= Prompt =
Using the records that follow, reproduce exactly the lines starting at the line containing "nd the schools, colleges, programs, and" and ending at the line containing "Extra 4% cashback on". Include both end lines and no pictures.
:: Data under study
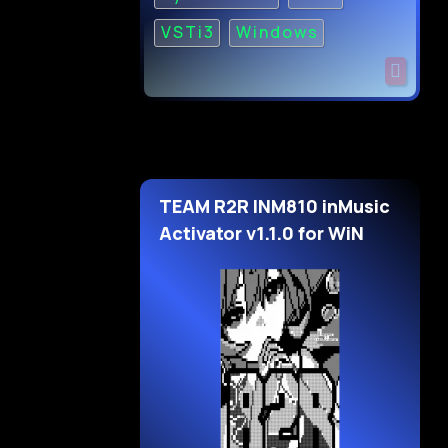
VSTi3
Windows
TEAM R2R INM810 inMusic
Activator v1.1.0 for WiN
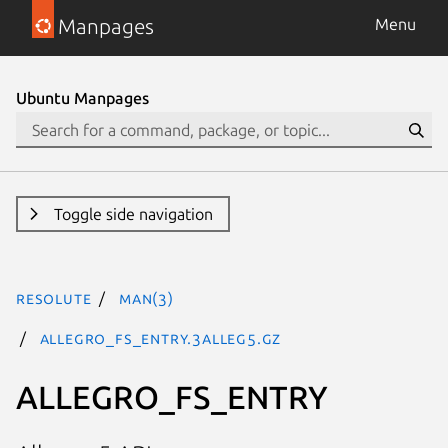
Manpages
Menu
Ubuntu Manpages
Toggle side navigation
resolute
man(3)
ALLEGRO_FS_ENTRY.3alleg5.gz
ALLEGRO_FS_ENTRY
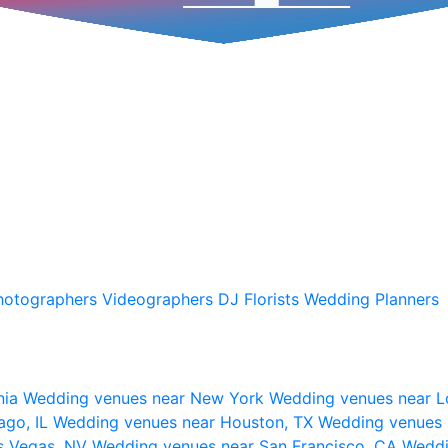
hotographers
Videographers
DJ
Florists
Wedding Planners
nia
Wedding venues near New York
Wedding venues near L
ago, IL
Wedding venues near Houston, TX
Wedding venues 
s Vegas, NV
Wedding venues near San Francisco, CA
Weddi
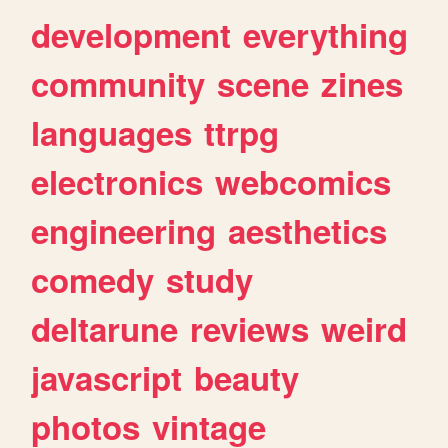
development
everything
community
scene
zines
languages
ttrpg
electronics
webcomics
engineering
aesthetics
comedy
study
deltarune
reviews
weird
javascript
beauty
photos
vintage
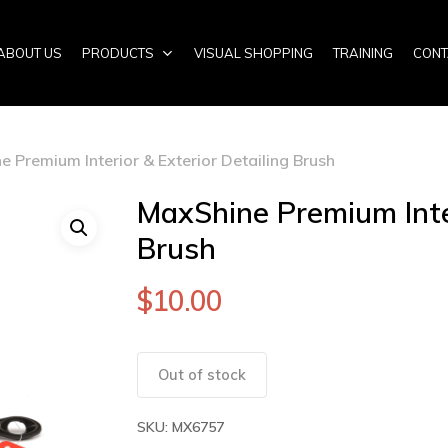
ABOUT US
PRODUCTS
VISUAL SHOPPING
TRAINING
CONT
 Premium Interior & Exterior Detailing Brush
MaxShine Premium Inter
Brush
$
10.00
Out of stock
SKU:
MX6757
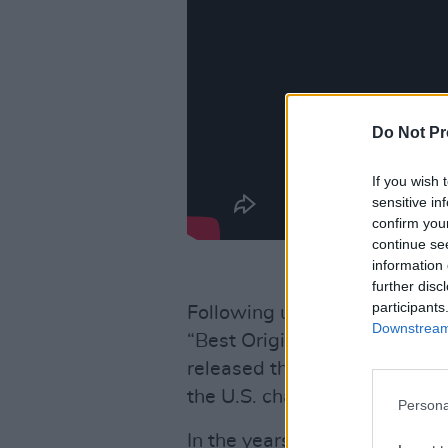
Do Not Pr
If you wish 
sensitive in
confirm you
continue se
information 
further disc
participants
Following up the success of
Downstream 
“Best Original Song” with ‘F
released their second album
the U.S. charts.
Persona
In the years since, both arti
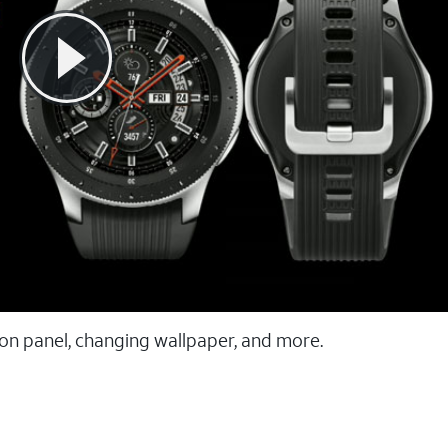
ion panel, changing wallpaper, and more.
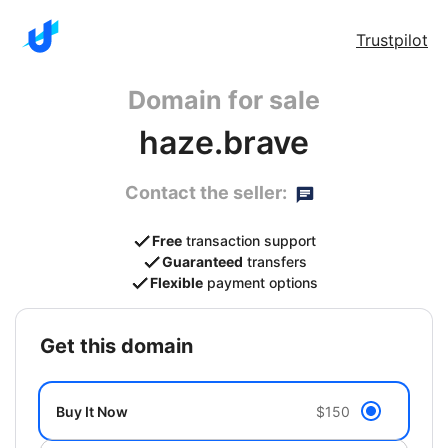
Trustpilot
Domain for sale
haze.brave
Contact the seller:
Free
transaction support
Guaranteed
transfers
Flexible
payment options
get this domain
Buy It Now
$150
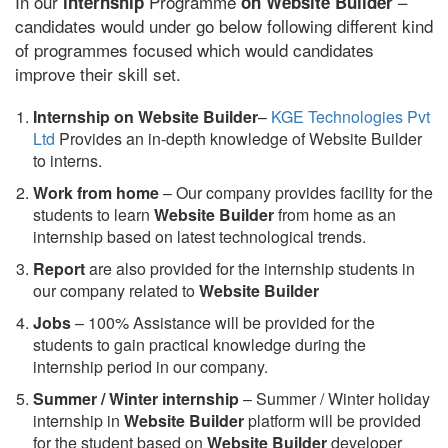
In our
Programme
–
internship
on Website Builder
candidates would under go below following different kind
of programmes focused which would candidates
improve their skill set.
Internship on Website Builder
–
KGE Technologies Pvt
Ltd
Provides an in-depth knowledge of Website Builder
to interns.
Work from home
– Our company provides facility for the
students to learn
Website Builder
from home as an
internship based on latest technological trends.
Report
are also provided for the internship students in
our company related to
Website Builder
Jobs
– 100% Assistance will be provided for the
students to gain practical knowledge during the
internship period in our company.
S
ummer / Winter internship
– Summer / Winter holiday
internship in
Website Builder
platform will be provided
for the student based on
Website Builder
developer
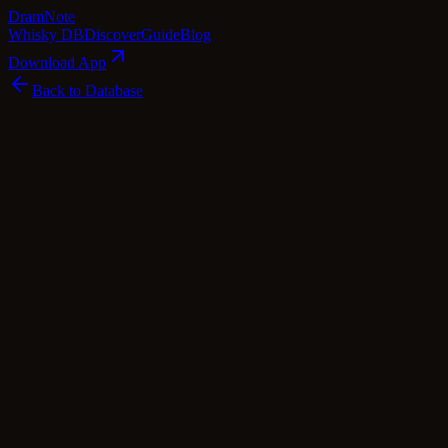
Dram
Note
Whisky DB
Discover
Guide
Blog
Download App
Back to Database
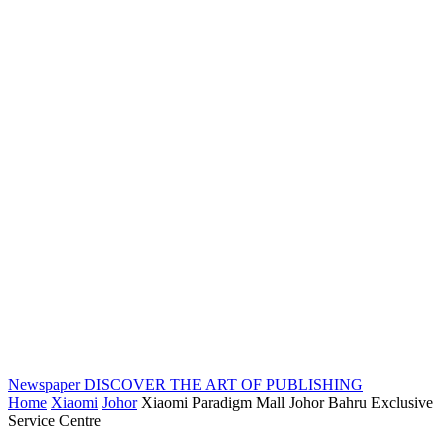
Newspaper
DISCOVER THE ART OF PUBLISHING
Home
Xiaomi
Johor
Xiaomi Paradigm Mall Johor Bahru Exclusive
Service Centre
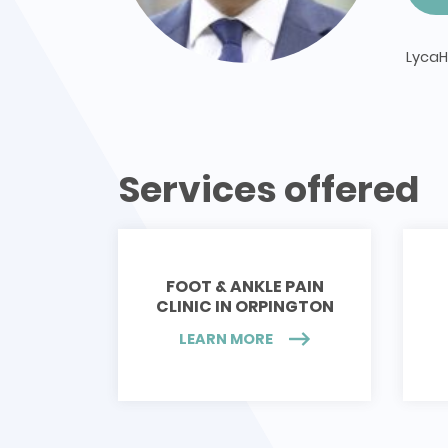
LycaH
Services offered
FOOT & ANKLE PAIN
CLINIC IN ORPINGTON
LEARN MORE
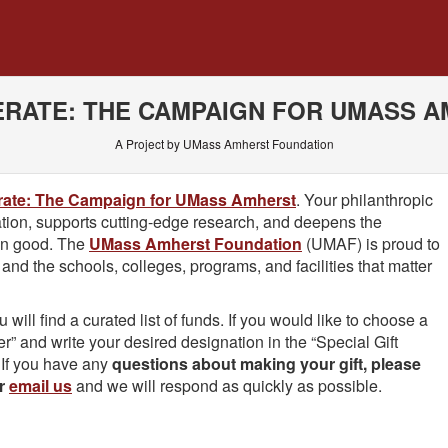
 Crowdfunding
RATE: THE CAMPAIGN FOR UMASS 
A Project by UMass Amherst Foundation
rate: The Campaign for UMass Amherst
. Your philanthropic
tion, supports cutting-edge research, and deepens the
on good. The
UMass Amherst Foundation
(UMAF) is proud to
nd the schools, colleges, programs, and facilities that matter
ill find a curated list of funds. If you would like to choose a
her” and write your desired designation in the “Special Gift
 If you have any
questions about making your gift, please
or
email us
and we will respond as quickly as possible.
 required and must be completed before submitting this form.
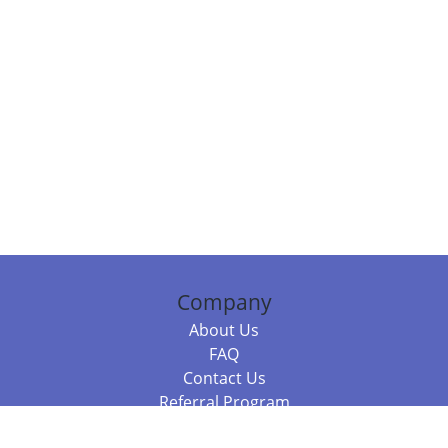
Company
About Us
FAQ
Contact Us
Referral Program
Fraud Alert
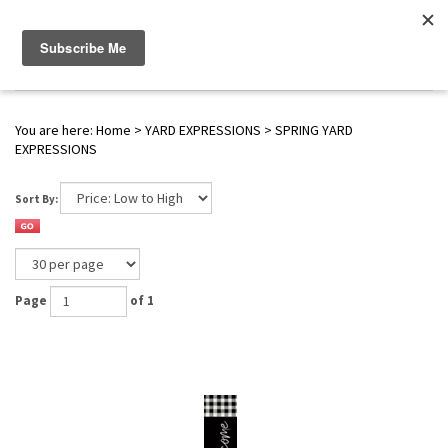
WWW.FLAGS-SPINNERS.COM |
Toggle navigation
(
0
)
SERENDIPITY
You are here:
Home
>
YARD EXPRESSIONS
>
SPRING YARD
EXPRESSIONS
Sort By:
Page
of 1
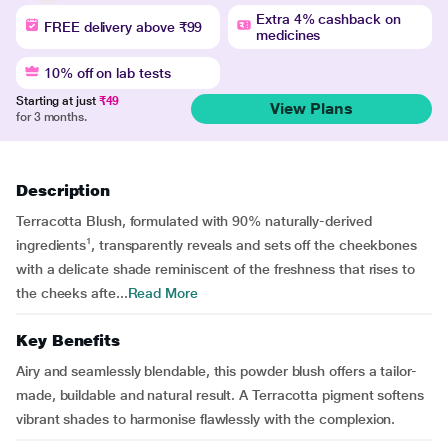
Extra 4% cashback on
FREE delivery above ₹99
medicines
10% off on lab tests
Starting at just
₹49
View Plans
for 3 months.
Description
Terracotta Blush, formulated with 90% naturally-derived
ingredients¹, transparently reveals and sets off the cheekbones
with a delicate shade reminiscent of the freshness that rises to
the cheeks afte...
Read More
Key Benefits
Airy and seamlessly blendable, this powder blush offers a tailor-
made, buildable and natural result. A Terracotta pigment softens
vibrant shades to harmonise flawlessly with the complexion.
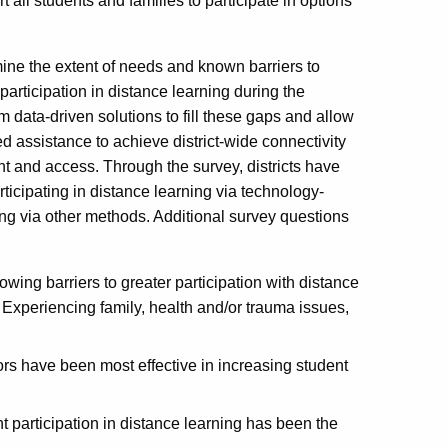
all students and families to participate in options
mine the extent of needs and known barriers to
participation in distance learning during the
data-driven solutions to fill these gaps and allow
d assistance to achieve district-wide connectivity
and access. Through the survey, districts have
icipating in distance learning via technology-
ng via other methods. Additional survey questions
wing barriers to greater participation with distance
 Experiencing family, health and/or trauma issues,
tors have been most effective in increasing student
nt participation in distance learning has been the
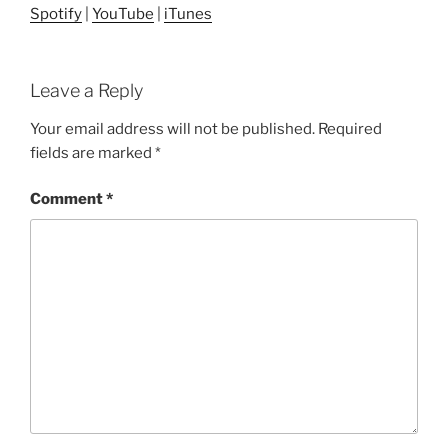
Spotify
|
YouTube
|
iTunes
Leave a Reply
Your email address will not be published.
Required
fields are marked
*
Comment
*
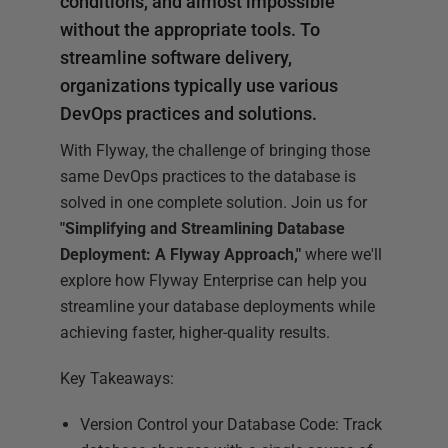
conditions, and almost impossible
without the appropriate tools. To
streamline software delivery,
organizations typically use various
DevOps practices and solutions.
With Flyway, the challenge of bringing those
same DevOps practices to the database is
solved in one complete solution. Join us for
"Simplifying and Streamlining Database
Deployment: A Flyway Approach,"
where we'll
explore how Flyway Enterprise can help you
streamline your database deployments while
achieving faster, higher-quality results.
Key Takeaways:
Version Control your Database Code: Track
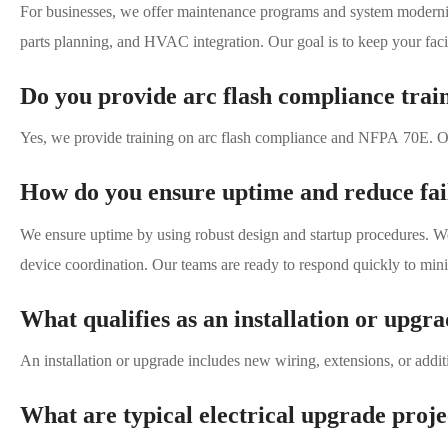
For businesses, we offer maintenance programs and system moderniza
parts planning, and HVAC integration. Our goal is to keep your faci
Do you provide arc flash compliance tra
Yes, we provide training on arc flash compliance and NFPA 70E. Our
How do you ensure uptime and reduce fail
We ensure uptime by using robust design and startup procedures. W
device coordination. Our teams are ready to respond quickly to mi
What qualifies as an installation or upg
An installation or upgrade includes new wiring, extensions, or addit
What are typical electrical upgrade proj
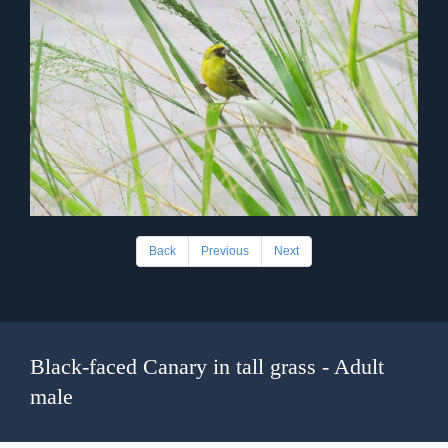
Back
Previous
Next
Black-faced Canary in tall grass - Adult
male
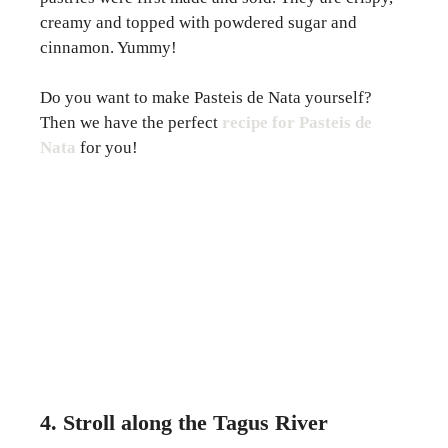
creamy and topped with powdered sugar and
cinnamon. Yummy!
Do you want to make Pasteis de Nata yourself?
Then we have the perfect
recipe for Pasteis de
Nata
for you!
4. Stroll along the Tagus River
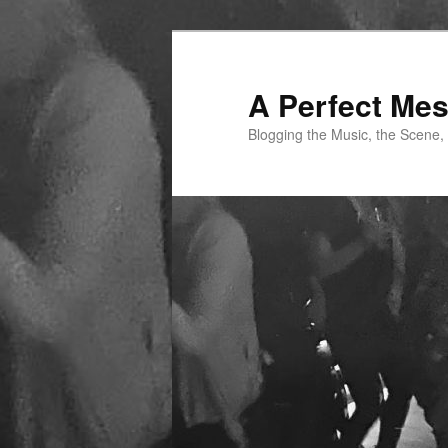
Skip
to
primary
A Perfect Me
content
Blogging the Music, the Scene,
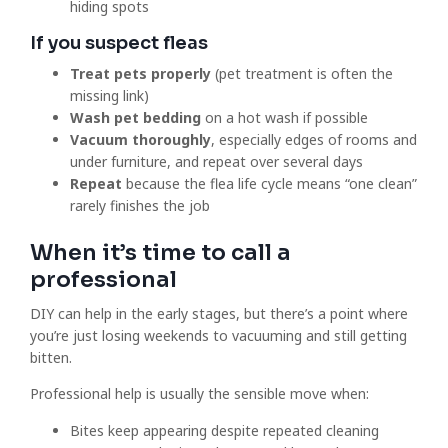
hiding spots
If you suspect fleas
Treat pets properly
(pet treatment is often the
missing link)
Wash pet bedding
on a hot wash if possible
Vacuum thoroughly
, especially edges of rooms and
under furniture, and repeat over several days
Repeat
because the flea life cycle means “one clean”
rarely finishes the job
When it’s time to call a
professional
DIY can help in the early stages, but there’s a point where
you’re just losing weekends to vacuuming and still getting
bitten.
Professional help is usually the sensible move when:
Bites keep appearing despite repeated cleaning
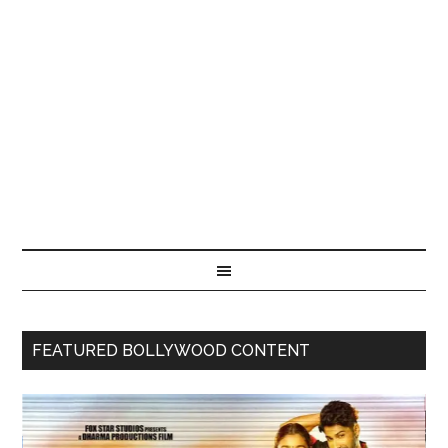
FEATURED BOLLYWOOD CONTENT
::::
= Exercise solution =
nd the schools, colleges, programs, and facilities that matter
ill find a curated list of funds. If you would like to choose a
her” and write your desired designation in the “Special Gift
 If you have any
questions about making your gift, please
or
email us
and we will respond as quickly as possible.
 required and must be completed before submitting this form.
Company
About Us
FAQ
Contact Us
Referral Program
Fraud Alert
WWW.FLAGS-SPINNERS.COM |
Toggle navigation
(
0
)
SERENDIPITY
You are here:
Home
>
YARD EXPRESSIONS
>
SPRING YARD
EXPRESSIONS
Sort By:
Page
of 1
Extra 4% cashback on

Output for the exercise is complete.